In England, Wales and Northern Ireland, national advice has been issued identifying key workers as including those involved in the production, delivery and sale of food.

But in Scotland it has been left to the 32 local authorities to make a case by case decision on individual businesses and groups of workers.

An SSPO spokesman said today that food producers are termed ‘essential businesses’. Scotland Food and Drink, along with other trade associations, is advising companies to strip staffing back as far as possible, and to demonstrate social distancing and home working in order to stay open.

Some are thinking of giving staff official company letters to show, if asked, that they are designated staff still working in a food business.

In other news, Emirates is grounding all passenger flights from today, initially to last for a period of 14 days, according to the airline’s website.

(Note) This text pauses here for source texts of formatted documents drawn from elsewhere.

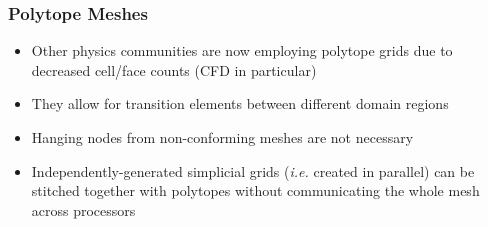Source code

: \documentclass[compress,10pt]{beamer}
\begin{document}
\begin{frame}[t]\frametitle{Polytope Meshes}
         \begin{block}{}{\footnotesize
			\begin{itemize}
				\item <1-> Other physics communities are now employing polytope grids due to decreased cell/face counts (CFD in particular)
				\item <2-> They allow for transition elements between different domain regions
				\item <3-> Hanging nodes from non-conforming meshes are not necessary
				\item <4-> Independently-generated simplicial grids ({\em i.e.} created in parallel) can be stitched together with polytopes without communicating the whole mesh across processors
			\end{itemize}}
         \end{block}
\centering
{}
\end{frame}
\end{document}
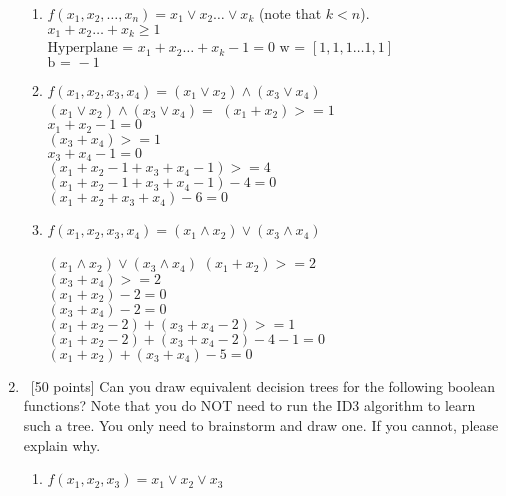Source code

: \documentclass[12pt, fullpage,letterpaper]{article}
\begin{document}
\begin{enumerate}
\begin{enumerate}
\item $f(x_1, x_2, \ldots, x_n) = x_1 \lor x_2 \ldots \lor x_k$ (note that  $k <n$).\\
    $ x_1 + x_2 \ldots + x_k \geq 1$\\
    $\text{Hyperplane = } x_1 + x_2 \ldots + x_k - 1= 0$
    $\text{w = } [1, 1, 1 \dots 1, 1]$\\
    $\text{b = } -1$
\item $f(x_1, x_2, x_3, x_4) = (x_1 \lor x_2) \land (x_3 \lor x_4)$\\

$(x_1 \lor x_2) \land (x_3 \lor x_4) = $
$(x_1 + x_2) >= 1$\\
$x_1 + x_2 - 1 = 0$\\

$(x_3 + x_4) >= 1$\\
$x_3 + x_4 - 1 = 0$\\

$(x_1 + x_2 - 1 + x_3 + x_4 - 1) >= 4$\\
$(x_1 + x_2 - 1 + x_3 + x_4 - 1) - 4 = 0$\\
$(x_1 + x_2 + x_3 + x_4) - 6 = 0$\\


\item $f(x_1, x_2, x_3, x_4) = (x_1 \land x_2) \lor (x_3 \land x_4)$

$(x_1 \land x_2) \lor (x_3 \land x_4)$
$(x_1 + x_2) >= 2$\\
$(x_3 + x_4) >= 2$\\

$(x_1 + x_2) - 2 = 0$\\
$(x_3 + x_4) - 2 = 0$\\

$(x_1 + x_2 - 2) + (x_3 + x_4 - 2) >= 1$\\
$(x_1 + x_2 - 2) + (x_3 + x_4 - 2) - 4 - 1 = 0$\\
$(x_1 + x_2) + (x_3 + x_4) - 5 = 0$\\


\end{enumerate}

\item~[50 points] Can you draw  equivalent decision trees for the following boolean functions? Note that you do NOT need to run the ID3 algorithm to learn such a tree. You only need to brainstorm and draw one. If you cannot, please explain why. 
\begin{enumerate}
\item $f(x_1, x_2, x_3) = x_1 \lor x_2 \lor x_3$


\end{enumerate}
\end{enumerate}
\end{document}
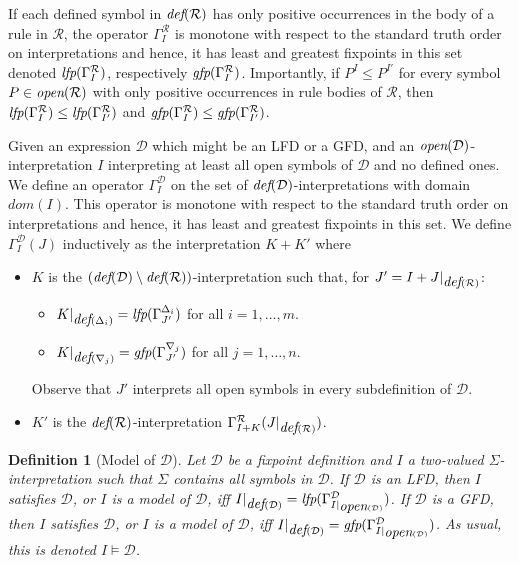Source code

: \documentclass{tlp}
\newcommand{\FD}{\ensuremath{\mathcal{D}}\xspace}
\newcommand{\LFD}{\ensuremath{\Delta}\xspace}
\newcommand{\GFD}{\ensuremath{\nabla}\xspace}
\newcommand{\defp}[1]{\ensuremath{\mbox{\it def}(#1)}\xspace}
\newcommand{\openp}[1]{\ensuremath{\mbox{\it open}(#1)}\xspace}
\newcommand{\Op}[2]{\ensuremath{\Gamma_{#1}^{#2}}}
\newcommand{\lfp}[1]{\ensuremath{\mbox{\it lfp}(#1)}\xspace}
\newcommand{\gfp}[1]{\ensuremath{\mbox{\it gfp}(#1)}\xspace}
\newcommand{\Voc}{\ensuremath{\Sigma}\xspace}
\newcommand{\Rules}{\ensuremath{\mathcal{R}}\xspace}
\newtheorem{definition}[lemma]{Definition}
\begin{document}
If each defined symbol in $\defp{\Rules}$ has only positive occurrences in the body of a rule in $\Rules$, the operator $\Op{I}{\Rules}$ is monotone with respect to the standard truth order on interpretations and hence, it has least and greatest fixpoints in this set denoted $\lfp{\Op{I}{\Rules}}$, respectively $\gfp{\Op{I}{\Rules}}$. Importantly, if $P^I \leq P^{I'}$ for every symbol $P\in\openp{\Rules}$ with only positive occurrences in rule bodies of $\Rules$, then $\lfp{\Op{I}{\Rules}}\leq \lfp{\Op{I'}{\Rules}}$ and $\gfp{\Op{I}{\Rules}}\leq \gfp{\Op{I'}{\Rules}}$.

Given an expression $\FD$ which might be an LFD or a GFD, and an $\openp{\FD}$-interpretation $I$ interpreting at least all open symbols of $\FD$ and no defined ones. We define an operator $\Op{I}{\FD}$ on the set of $\defp{\FD}$-interpretations with domain $dom(I)$. This operator is monotone with respect to the standard truth order on interpretations and hence, it has least and greatest fixpoints in this set. We define $\Op{I}{\FD}(J)$ inductively as the interpretation $K+K'$ where
\begin{itemize}
\item $K$ is the $(\defp{\FD}\setminus\defp{\Rules})$-interpretation
  such that, for $J' =
  I+J|_{\defp{\Rules}}$:
  \begin{itemize}
  \item  $K|_{\defp{\LFD_i}} = \lfp{\Op{J'}{\LFD_i}}$ for all $i= 1, \ldots, m$.
  \item $K|_{\defp{\GFD_j}} = \gfp{\Op{J'}{\GFD_j}}$ for all $j=1, \ldots, n$.
\end{itemize}
Observe that $J'$ interprets all open symbols in every
subdefinition of $\FD$.
\item $K'$ is the $\defp{\Rules}$-interpretation $\Op{I+K}{\Rules}(J|_{\defp{\Rules}})$.
\end{itemize}

\begin{definition}[Model of $\FD$]
Let $\FD$ be a fixpoint definition and $I$ a two-valued $\Voc$-interpretation such
that $\Voc$ contains all symbols in $\FD$. If $\FD$ is an LFD, then $I$ {\em satisfies} $\FD$, or $I$ is a {\em model} of $\FD$, iff $I|_{\defp{\FD}} =
\lfp{\Op{I|_{\openp{\FD}}}{\FD}}$. If $\FD$ is a GFD, then $I$ {\em satisfies} $\FD$, or $I$ is a {\em model} of $\FD$, iff $I|_{\defp{\FD}} = \gfp{\Op{I|_{\openp{\FD}}}{\FD}}$. As usual, this is denoted $I \models \FD$.
\end{definition}
\end{document}
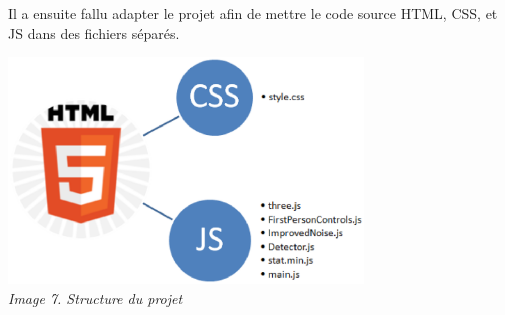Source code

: Il a ensuite fallu adapter le projet afin de mettre le code source HTML, CSS, et JS dans des fichiers séparés.

\begin{center}
	\includegraphics[height=6cm]{images/ProFileOrganisation.eps}\\
	\textit{Image 7. Structure du projet}
\end{center}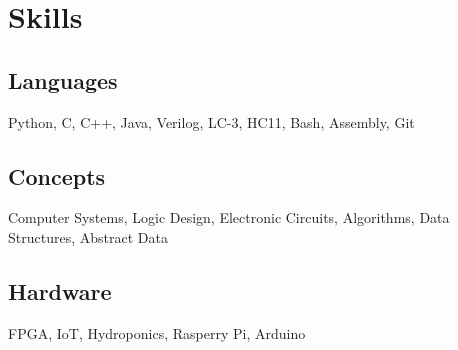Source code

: \documentclass[12pt,letterpaper]{report}
\newcommand{\verticalgap}{2em}
\newcommand{\skillspace}{1em}
\newcommand{\rightcolumn}{0.2\linewidth}
\begin{document}
	\begin{minipage}[t]{\rightcolumn}
		\vspace{\verticalgap}
    \section*{Skills}
    \raggedright
    \subsection*{Languages}
        Python, C, C++, Java, Verilog, LC-3, HC11, Bash, Assembly, Git 
	\vspace{\skillspace}
	\subsection*{Concepts}
    Computer Systems, Logic Design, Electronic Circuits, Algorithms, \newline Data Structures, Abstract Data
      \vspace{\skillspace}
    \subsection*{Hardware}
         FPGA, IoT, Hydroponics, Rasperry Pi, Arduino
	\end{minipage}
%	
\end{document}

Cargo services will be exempted, said the UAE carrier, but the decision is likely to impact salmon freight, which is transported in passenger planes from Glasgow to Dubai.

Logistics giant Schenker’s head of air freight, Morten Würgler, was quoted by Salmon Business yesterday as saying the cost of air freight in general is much higher than 50 per cent more than before the crisis.

A Scottish seafood industry spokesman said there had been no move to pay for empty passenger planes to transport Scottish seafood at present because demand is so low.

‘Food still seems to be getting in, particularly into Europe, and the cargo planes are still going, but it doesn’t make sense to send six boxes of fish across the world at the moment,’ the spokesman added.